В ожидании счастья | страница 21



На кухне оборудования столько, что хоть ресторан открывай: фирменная кофеварка, купцовская, в которой кофе можно сварить минимум тремя способами; четыре набора кастрюлей и сковородок: оранжевые и белые эмалированные, нейлоновые и из нержавейки; специальные горшочки для блюд китайской кухни; голландская вафельница; самые дорогие миксеры и соковыжималки, и все новинки кухонной техники вообще. Ты даже вступила в Клуб собирателей рецептов и брала уроки кулинарии. А время, что ты провела у плиты, учась готовить все более изысканные и экзотические блюда, можно измерять годами. Потом ходила на курсы предпринимательства для женщин и все покупала книги по ресторанному делу, но тут Джону пришла мысль, что тебе следовало бы стать профессиональным аудитором, и ты нарочно завалила экзамен, потому что быть аудитором тебе вовсе не интересно.

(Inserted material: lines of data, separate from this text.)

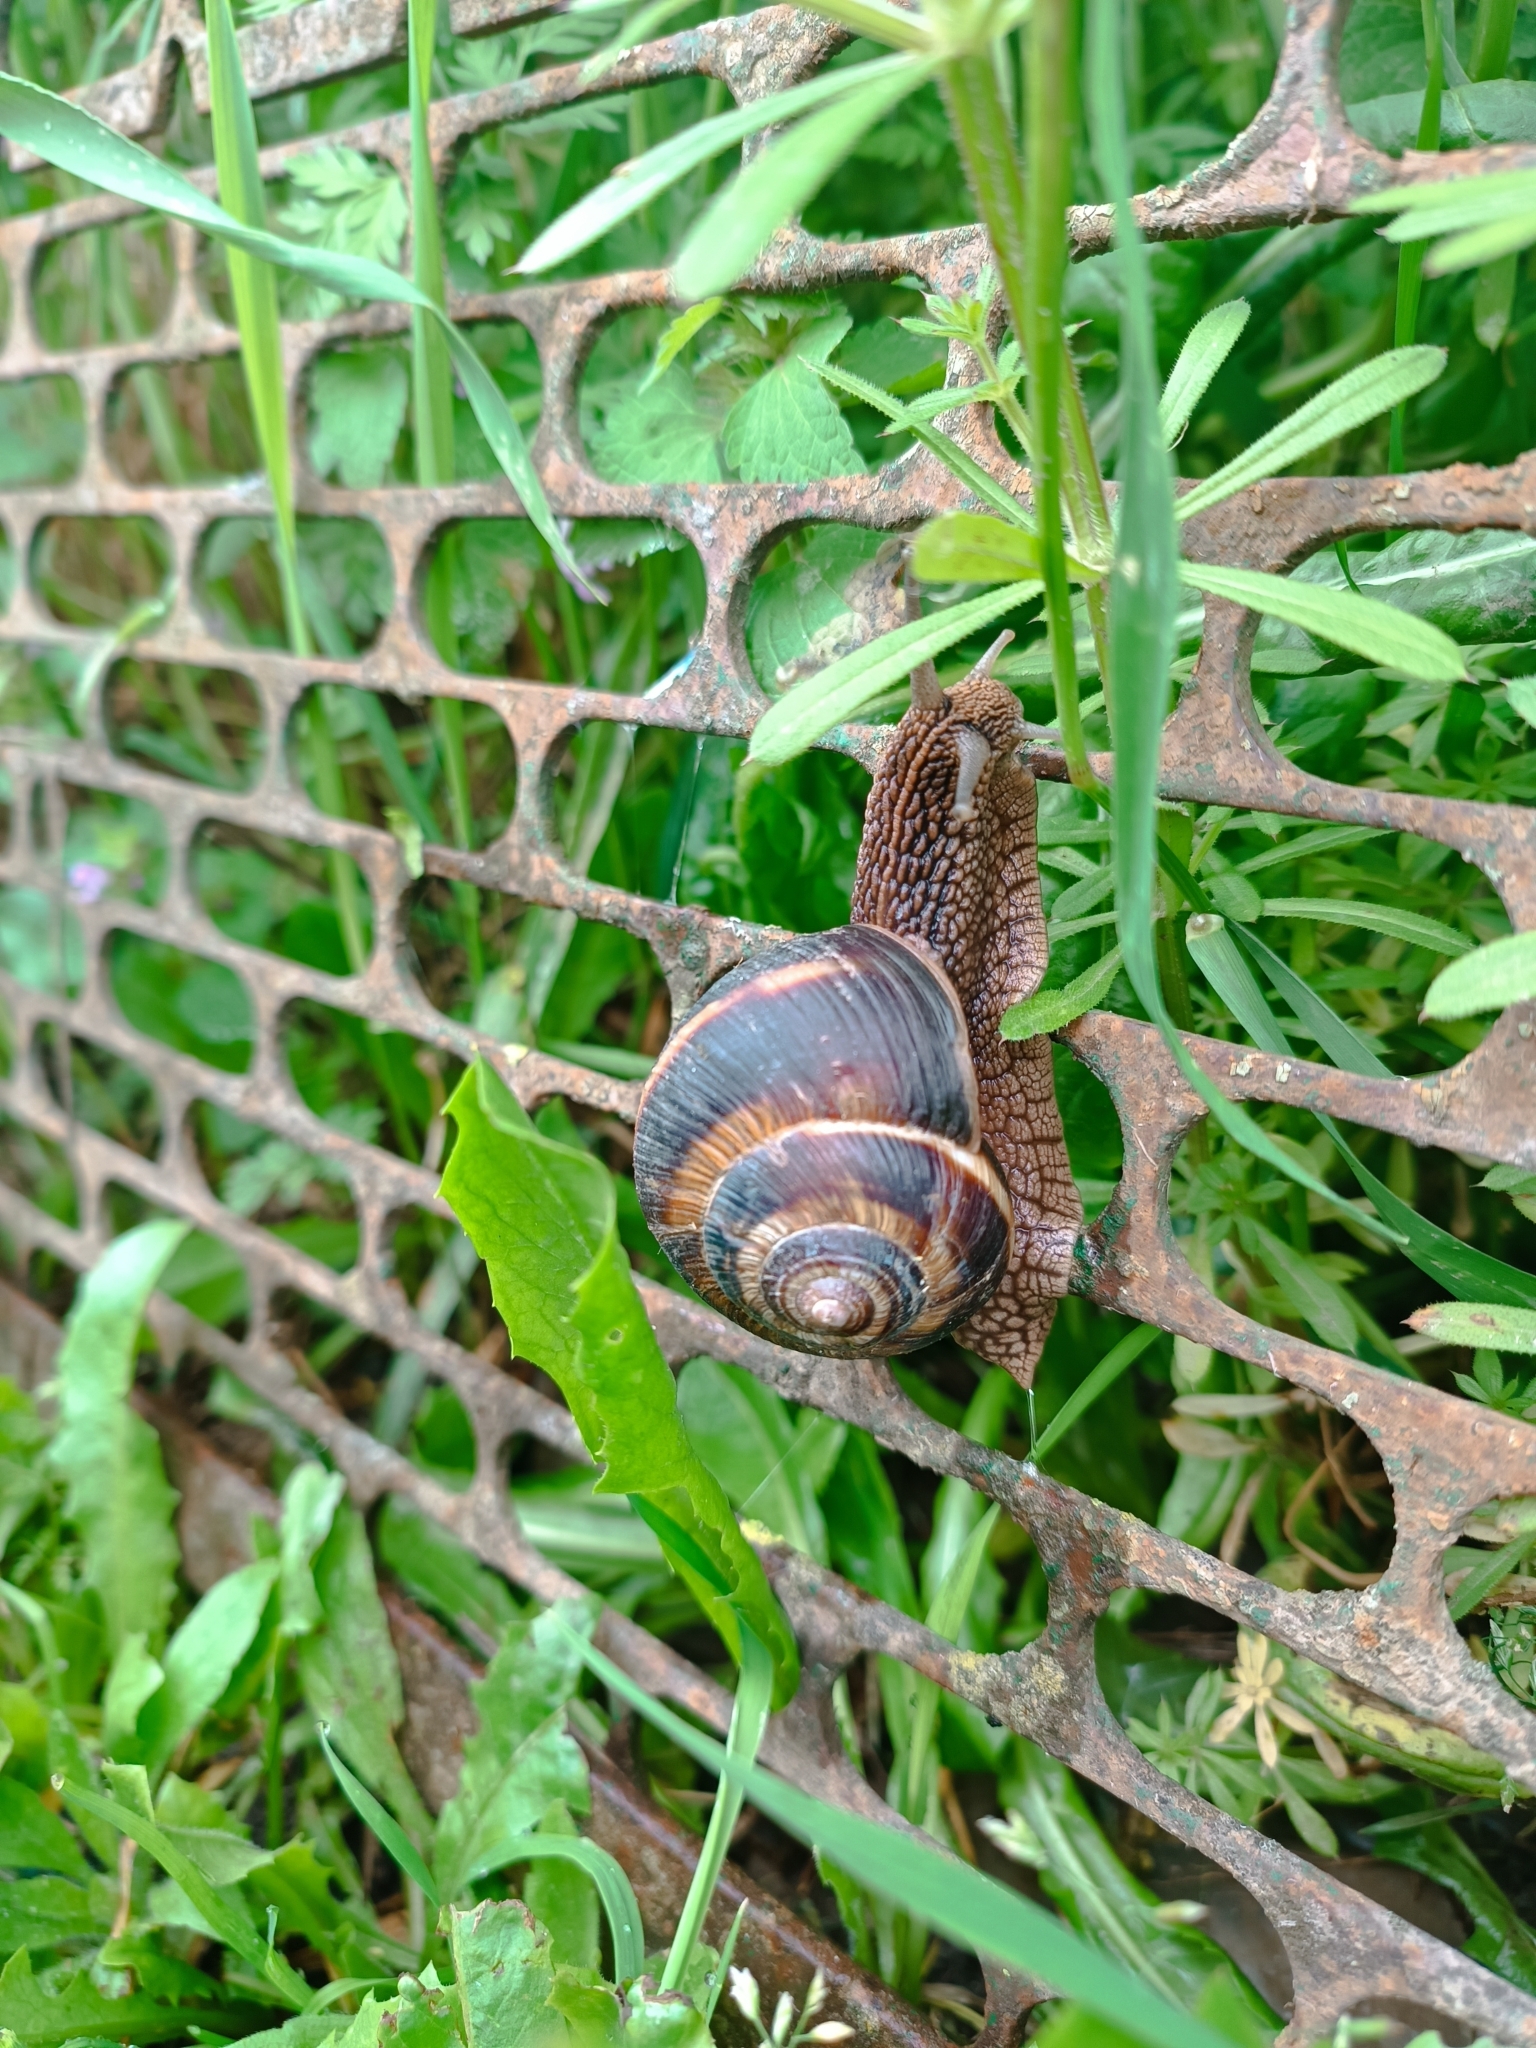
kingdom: Animalia
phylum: Mollusca
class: Gastropoda
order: Stylommatophora
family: Helicidae
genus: Helix
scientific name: Helix lucorum
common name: Turkish snail
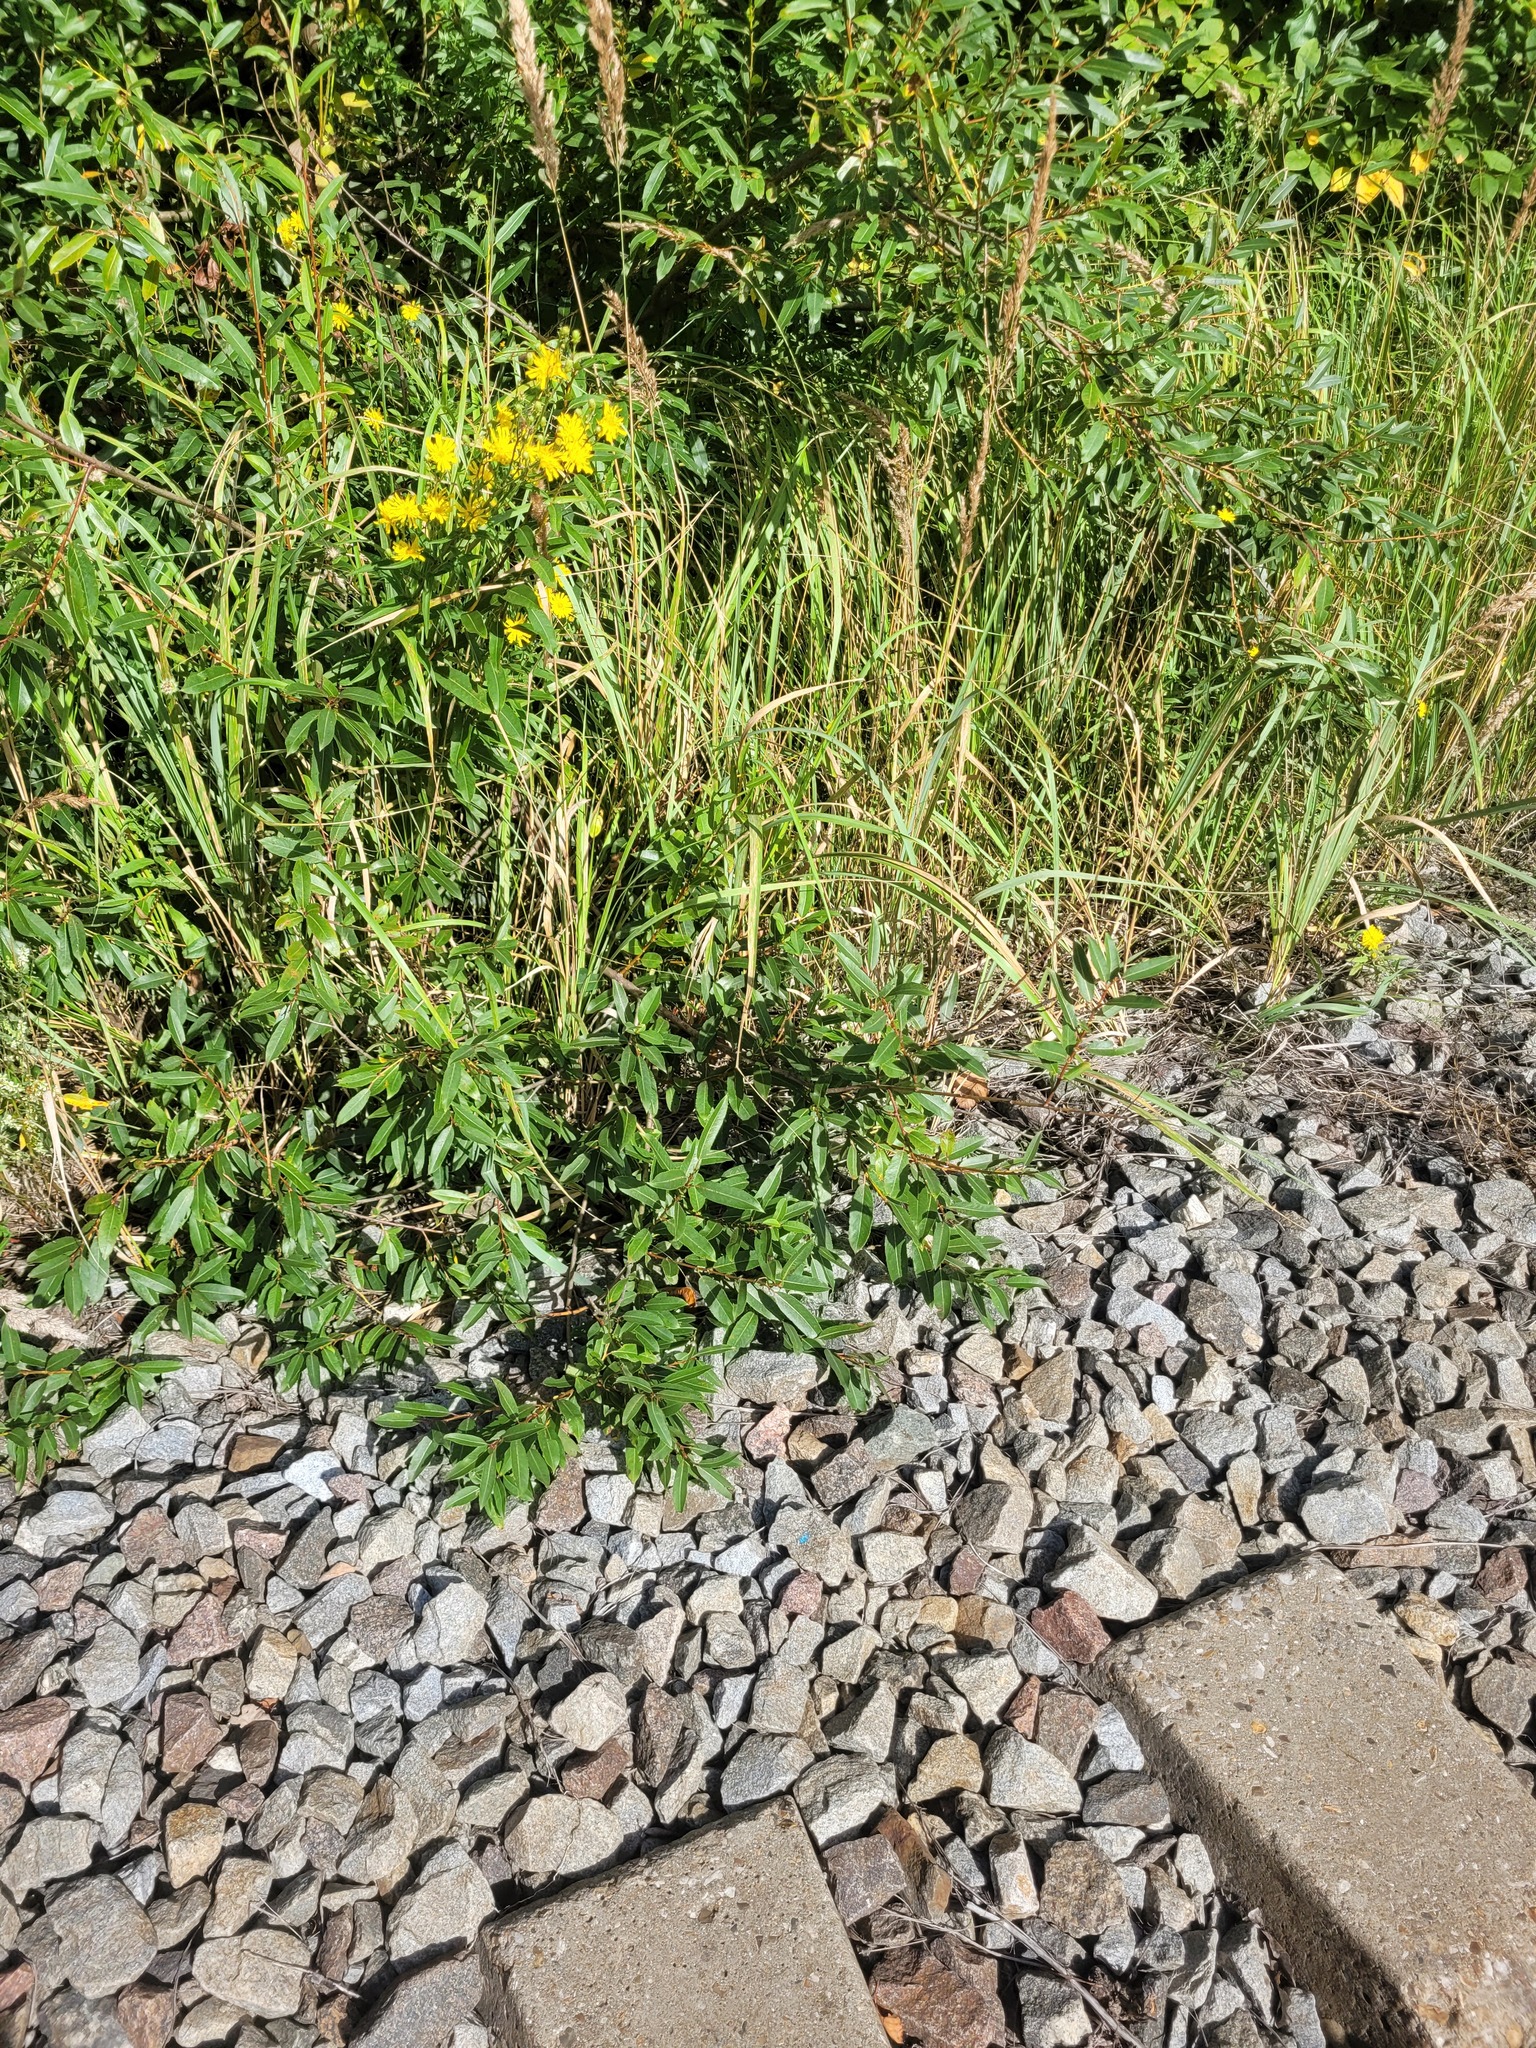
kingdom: Plantae
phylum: Tracheophyta
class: Magnoliopsida
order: Malpighiales
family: Salicaceae
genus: Salix
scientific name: Salix triandra
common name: Almond willow
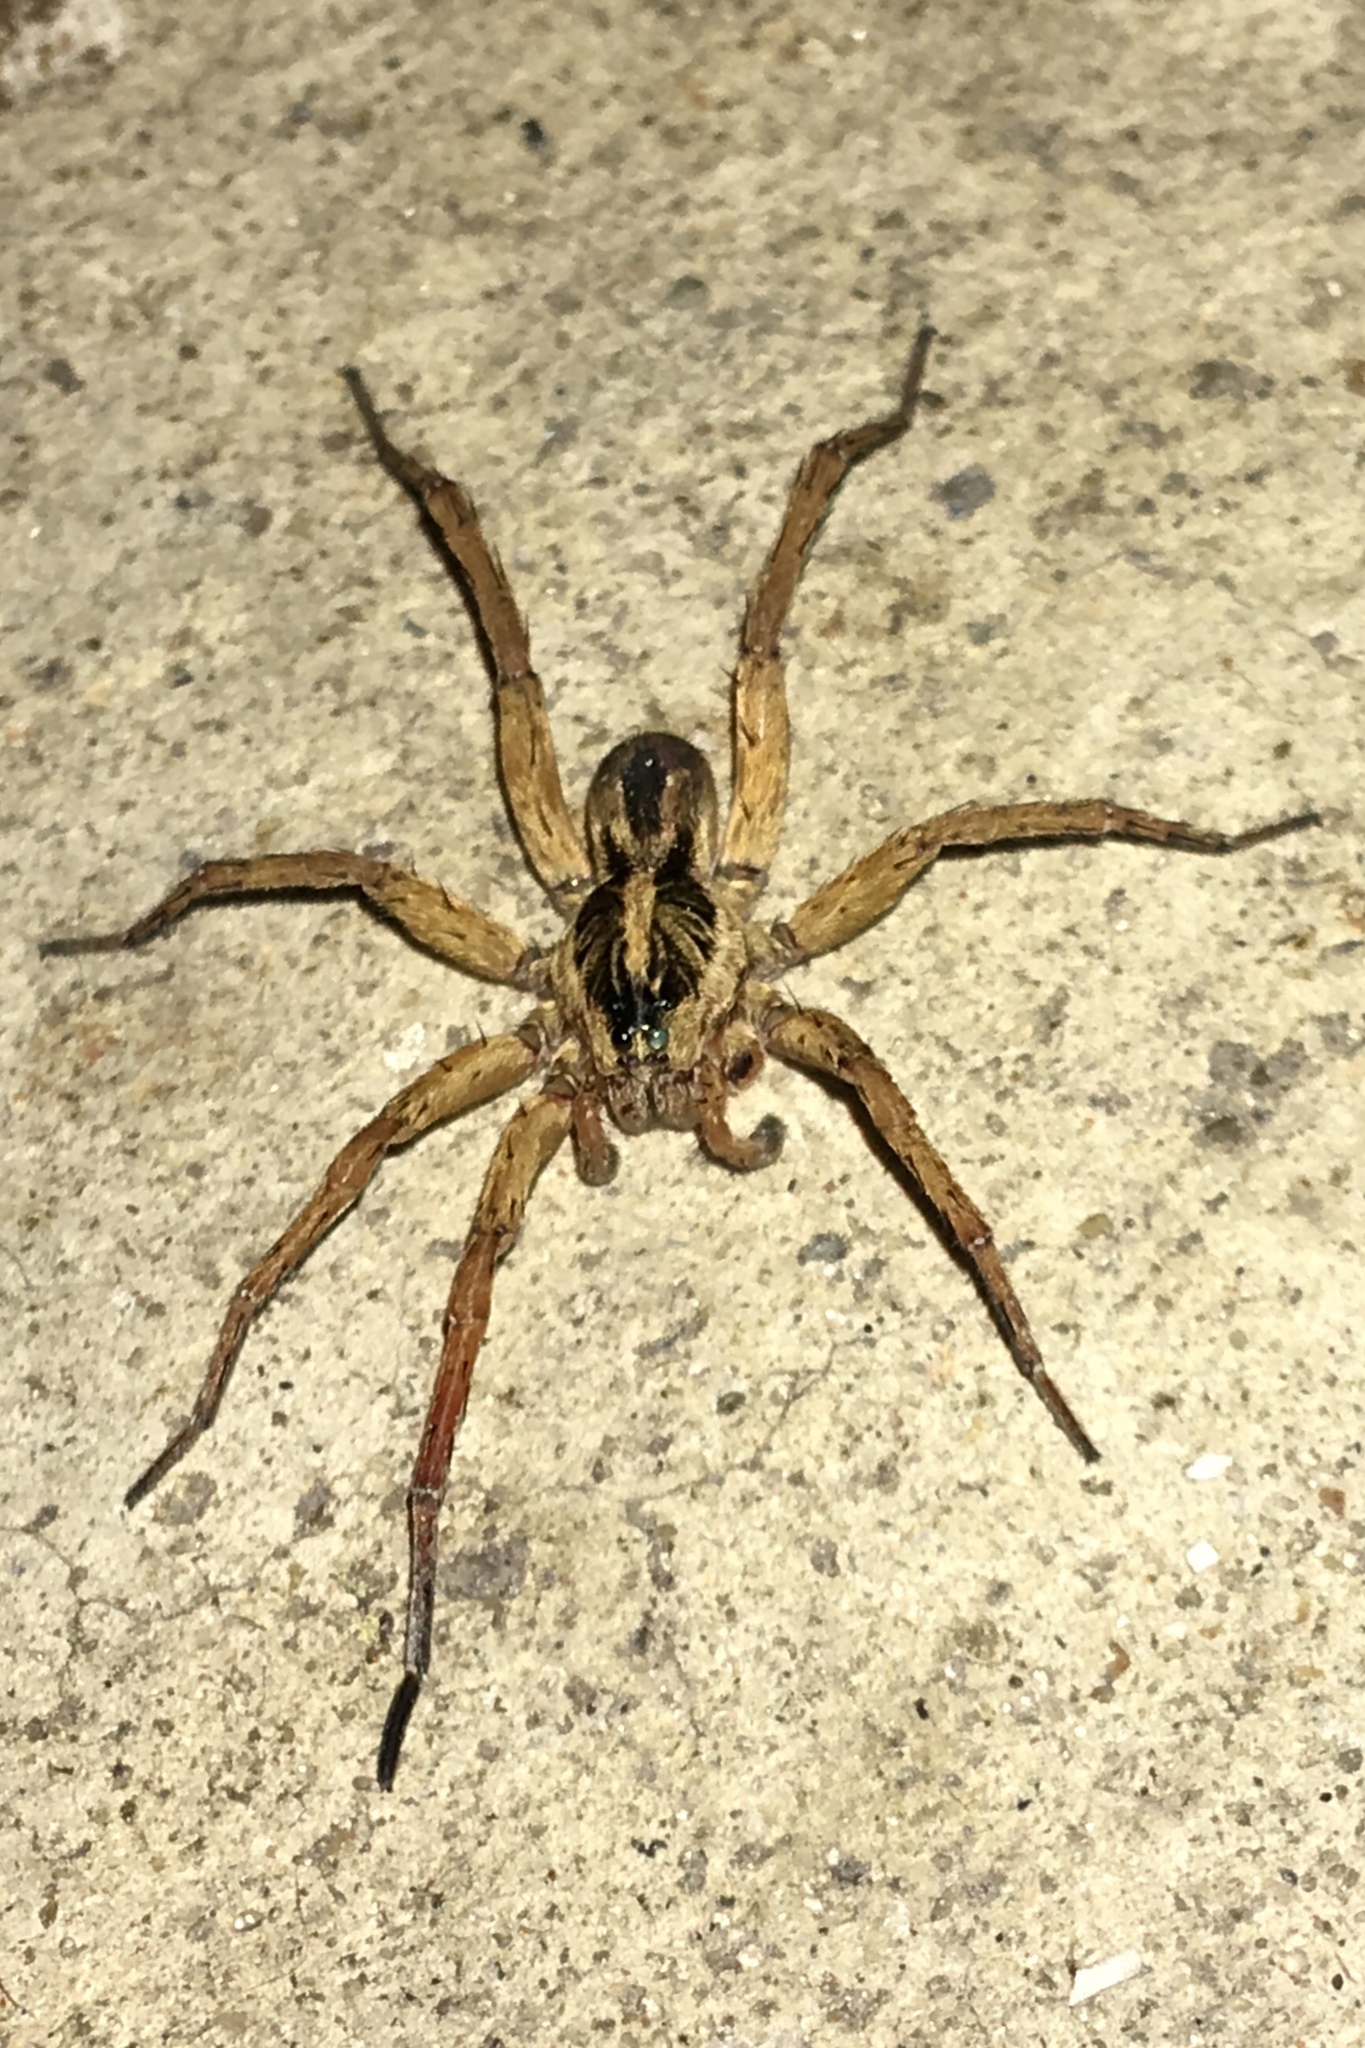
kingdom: Animalia
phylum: Arthropoda
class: Arachnida
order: Araneae
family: Lycosidae
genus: Tigrosa
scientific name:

И БМВ тебе не нужна — тебя вполне устраивала старенькая „ледженд". Коллекцию репродукций пришлось убрать в гараж — видите ли, Джон признает лишь оригиналы. И без туфель по двести долларов пара можно было обойтись, и не обязательно покупать чемоданы именно от Луи Виттона. И тебе все равно, какая фирма на этикетке платья, которое ты носишь. Твои прежние часики „Сейко" тебе во сто крат милее, чем престижные, но уродливые „Ролекс". Ты любишь серебро, золото по сравнению с ним — скучный, бездушный металл, но Джон так не считает, и поэтому золота у тебя больше, чем у мистера Т. Помешанной на бриллиантах тебя тоже не назовешь; художественная ценность нефрита, бирюзы, ляпис-лазури, сердолика, слоновой кости, оникса, обсидиана привлекает тебя гораздо больше. Но одиннадцать лет подряд на день рождения и Рождество Джон приносил тебе маленькую бархатную коробочку, которая легко умещалась на ладони, и тебе не нужно было гадать, что там внутри. Джон хотел, чтобы его жена выглядела шикарно. И дети. Избалованы напрочь: бесконечные ненужные дорогие игрушки, которые ты уже четыре года подряд отсылаешь под Рождество мексиканским детишкам вместе с ворохом одежды и обуви, иногда так ни разу и не надетой.

Короче, на черта такая роскошь? Неужто для счастья? Счастья-то как раз и не было. Радоваться жизни можно и без этого богатства. Едва они поженились, Джон как молитву стал твердить одно: „Однажды у меня будет все, что у них". „У них" — то есть у богатых белых. Чувства меры он не знал, все у него выходило „слишком", но ты молчала, не могла, не знала, как об этом сказать. Ты не предполагала, что не хватит смелости или что вообще придется противостоять собственному мужу. Когда ты захотела остричь волосы, он сказал, что уйдет из дома, если ты заявишься с короткой прической. Волосы остались длинными. Ты постоянно должна была пользоваться кремами от загара или вовсе избегать солнца — в Финиксе это практически невозможно, — потому что Джон не хотел, чтобы у тебя была слишком темная кожа. Хуже всего, ты так и не смогла ему сказать, как вредно будет твоим детям учиться в школе, где кроме них было еще только двое черных ребятишек. Но ты его жена и делала то, чему тебя учили: он ведет семейный корабль, а ты сидишь на задней скамье и не мешаешь.